_Records supplied_:
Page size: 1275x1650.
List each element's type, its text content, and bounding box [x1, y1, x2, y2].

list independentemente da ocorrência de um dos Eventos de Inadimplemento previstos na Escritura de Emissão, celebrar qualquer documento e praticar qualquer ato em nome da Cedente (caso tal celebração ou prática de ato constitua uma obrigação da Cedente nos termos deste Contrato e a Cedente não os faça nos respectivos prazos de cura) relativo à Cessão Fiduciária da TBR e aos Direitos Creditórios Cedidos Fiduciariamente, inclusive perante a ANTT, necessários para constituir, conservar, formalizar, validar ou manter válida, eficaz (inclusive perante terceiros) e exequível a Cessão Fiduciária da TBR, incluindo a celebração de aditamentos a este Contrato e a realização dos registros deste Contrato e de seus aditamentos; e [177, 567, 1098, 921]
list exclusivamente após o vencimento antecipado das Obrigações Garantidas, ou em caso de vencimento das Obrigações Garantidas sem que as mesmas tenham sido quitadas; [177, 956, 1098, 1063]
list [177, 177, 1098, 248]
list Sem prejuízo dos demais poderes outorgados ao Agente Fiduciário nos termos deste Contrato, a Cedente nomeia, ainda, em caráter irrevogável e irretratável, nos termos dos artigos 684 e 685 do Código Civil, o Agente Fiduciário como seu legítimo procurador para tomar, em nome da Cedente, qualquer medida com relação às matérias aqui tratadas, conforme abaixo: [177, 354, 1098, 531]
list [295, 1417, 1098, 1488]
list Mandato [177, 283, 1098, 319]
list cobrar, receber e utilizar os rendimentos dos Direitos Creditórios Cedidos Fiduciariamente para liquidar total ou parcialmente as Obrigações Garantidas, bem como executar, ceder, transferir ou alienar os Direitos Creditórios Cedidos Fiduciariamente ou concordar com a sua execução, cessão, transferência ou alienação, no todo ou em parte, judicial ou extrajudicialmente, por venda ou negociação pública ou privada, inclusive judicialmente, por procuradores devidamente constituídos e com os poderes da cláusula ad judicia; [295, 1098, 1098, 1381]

_Work to complete_: Write out, exactly as they appear, the lines from the one containing "list [177, 177, 1098, 248]" through the last line of the records above, both included, and nothing more.

_Task output_:
list [177, 177, 1098, 248]
list Sem prejuízo dos demais poderes outorgados ao Agente Fiduciário nos termos deste Contrato, a Cedente nomeia, ainda, em caráter irrevogável e irretratável, nos termos dos artigos 684 e 685 do Código Civil, o Agente Fiduciário como seu legítimo procurador para tomar, em nome da Cedente, qualquer medida com relação às matérias aqui tratadas, conforme abaixo: [177, 354, 1098, 531]
list [295, 1417, 1098, 1488]
list Mandato [177, 283, 1098, 319]
list cobrar, receber e utilizar os rendimentos dos Direitos Creditórios Cedidos Fiduciariamente para liquidar total ou parcialmente as Obrigações Garantidas, bem como executar, ceder, transferir ou alienar os Direitos Creditórios Cedidos Fiduciariamente ou concordar com a sua execução, cessão, transferência ou alienação, no todo ou em parte, judicial ou extrajudicialmente, por venda ou negociação pública ou privada, inclusive judicialmente, por procuradores devidamente constituídos e com os poderes da cláusula ad judicia; [295, 1098, 1098, 1381]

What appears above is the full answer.